I just realized that this morning.
Sure, we love all things Mary Poppins, and we’ve watched The Lion King enough to reenact the whole screenplay verbatim. But when push comes to shove, I just can’t get behind the whole Happily Ever After thing. Or the whole Dream That You Wish Will Come True thing. … I think Messily Ever After and The Dream You Didn’t Know About Or Hope For Will Come True are a little more accurate.
At any rate. I was just thinking about this for some reason while driving home from my parent’s house… I’ve been doing some heavy contemplating about disloyal people (it’s a blessing and a curse to be so pensive). Thinking about quitters. About how sadly rare it actually is to know people who aren’t. And about how to prepare my children for a world in which few people will be loyal to them and even fewer people will hang in there for better or worse.
Depressing, huh?
(Hence my not qualifying as a Disney mom.)
But, honestly. How many people do you know who’ve quit their marriages, quit their churches or life groups, quit their jobs, or quit friendships when things got messy. I’ve personally been the quitted friend enough to lose some of my child-like optimism about friendship. And I’ve just been married long enough to be in the front row for my friends’ divorces rather than their weddings.
But this is the world. And the culture. Don’t like your spouse? quit. Don’t like your church? quit. Don’t like the truth your friend shared with you? quit her. Don’t like your job? quit it.
Like it or not (and I’m sorry to all the optimists out there reading this), THIS is the environment in which we are raising our children, as ugly and as sad and as messy as it is. And I want to give them the truth about it, equip them for it. And I want to raise them to be loyal, faithful people. And, I want to give them hope for relationships that work amidst the mess, and hope for the joy of true fellowship, lasting friendships, and healthy marriages despite the prognosis.
…Not that I have any real clue how to do this in actuality.
The best I can come up with is to not be a quitter. So I’ve started praying that the Lord would show me where I give up and ways that I fail to be loyal so I can change. Because I know I’m a quitter in ways too.
And I’ve decided to start being honest with them about our failures–allowing it to be a talking point–so they aren’t blindsided when people fail them. (Incidentally, we had the BEST talk last night about loyalty. I love their open hearts and sharing spirits!)
And praying. Praying for wisdom, for growing in my own personal walk with the Lord in ways that promote His Spirit living through me. Praying for the Lord to preserve their goodness and promote their gifts and protect their child-like, faithful love.

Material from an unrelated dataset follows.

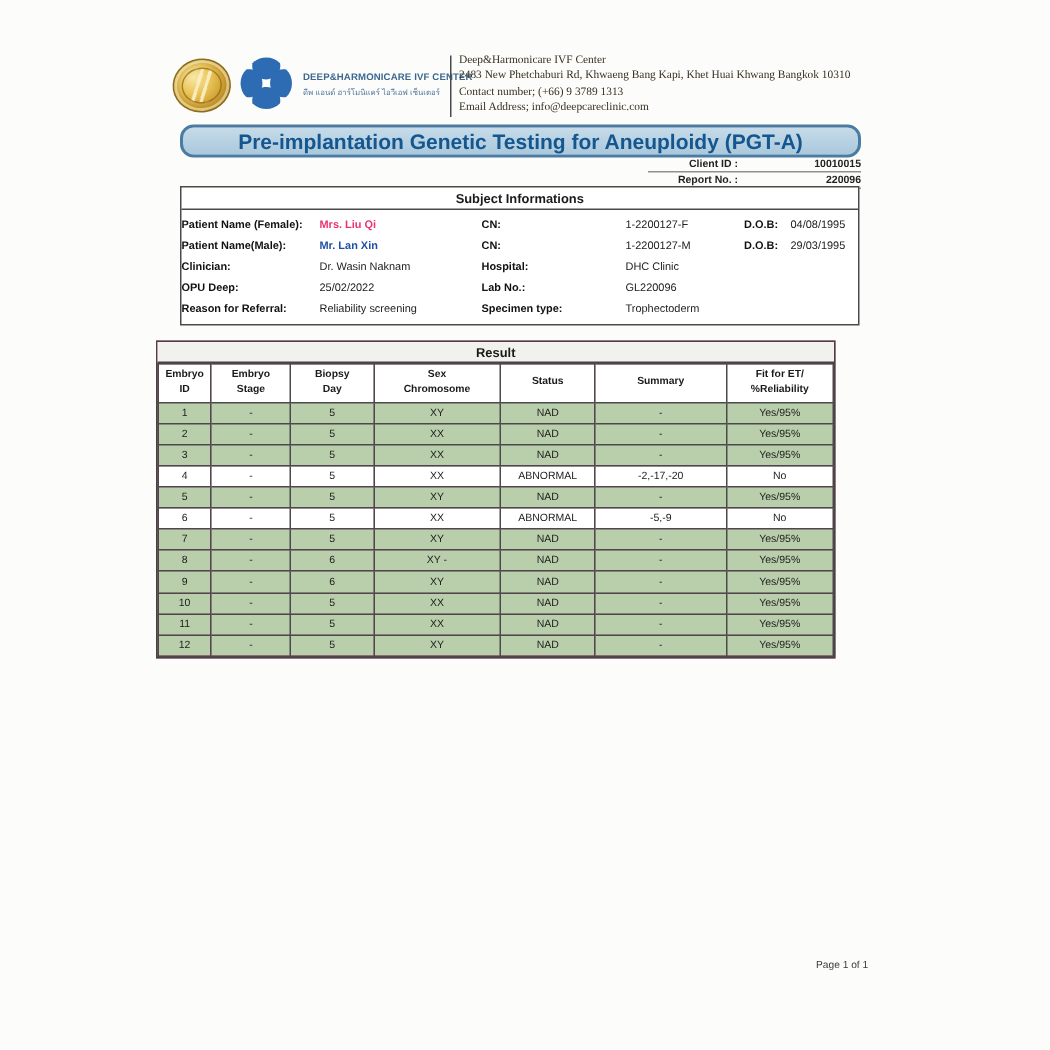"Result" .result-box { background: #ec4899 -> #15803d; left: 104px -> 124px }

And cultivating stronger friendships with all the wonderful people that I do have who are strong and loyal and enduring and long suffering (love you guys!), so that my children can see more of these people and have a greater “cloud of witnesses.”

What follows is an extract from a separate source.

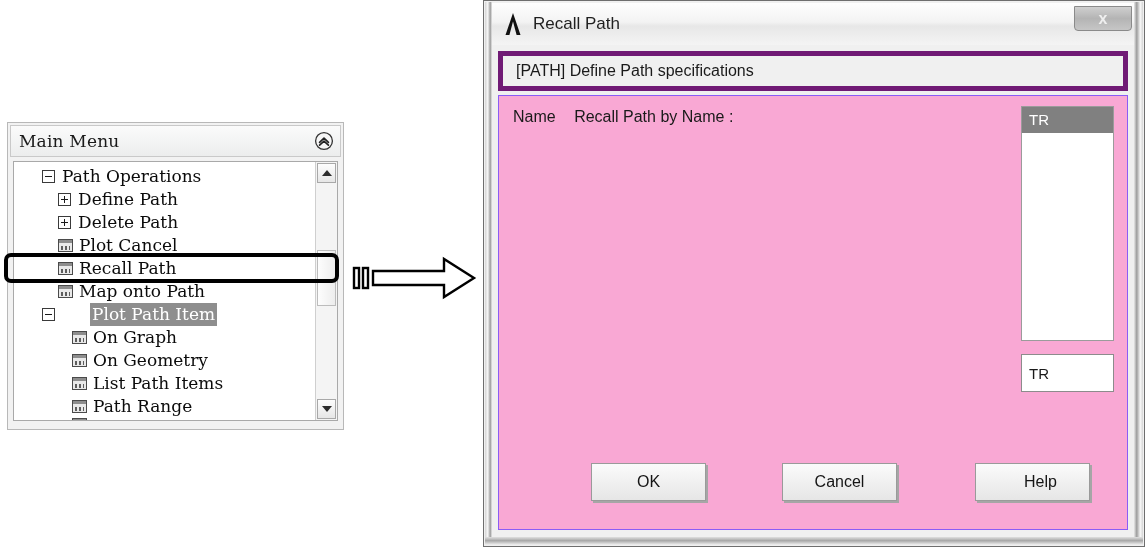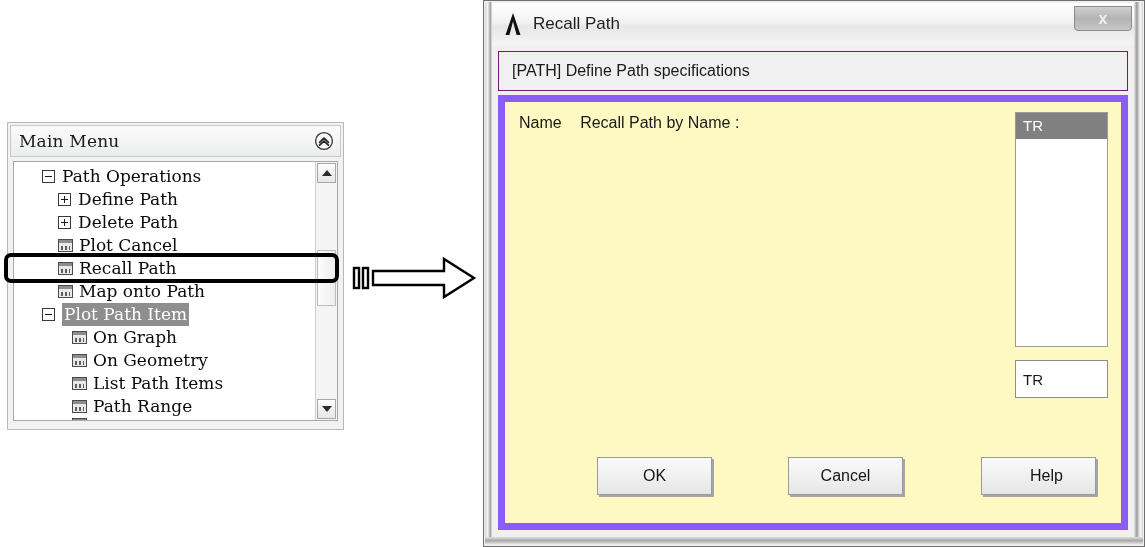"[PATH] Define Path specifications" .dlg-prompt { border: 1px solid #701a75 -> 5px solid #701a75 }
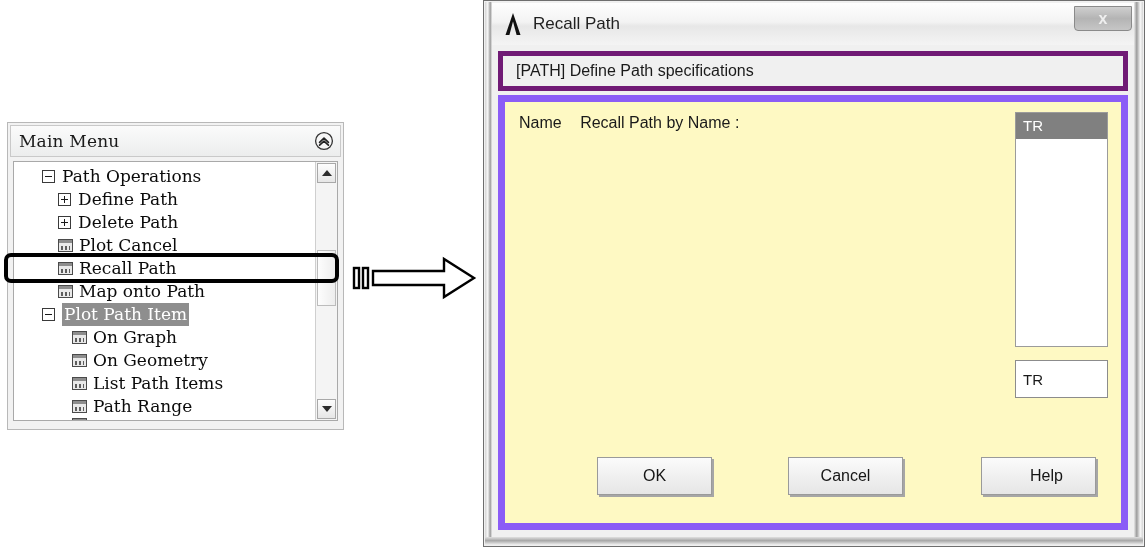"Name Recall Path by Name" .dlg-body { background: #fef9c3 -> #f9a8d4; border: 7px solid #8b5cf6 -> 1px solid #8b5cf6 }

And of course, to love them faithfully, loyally, no matter what, every day, all the time.
Because, despite the climate of the culture around them, I see these wonderful little people to grow up in to uncompromising, faithful, loyal people who pour out blessings all over the people all around them. I want them to grow to be people who love the Messily Ever Afters and embrace those Dreams You Didn’t Know About Or Hope For. And I don’t want them disappointed because it won’t look like the movies, but instead full of joy because it looks like Christ.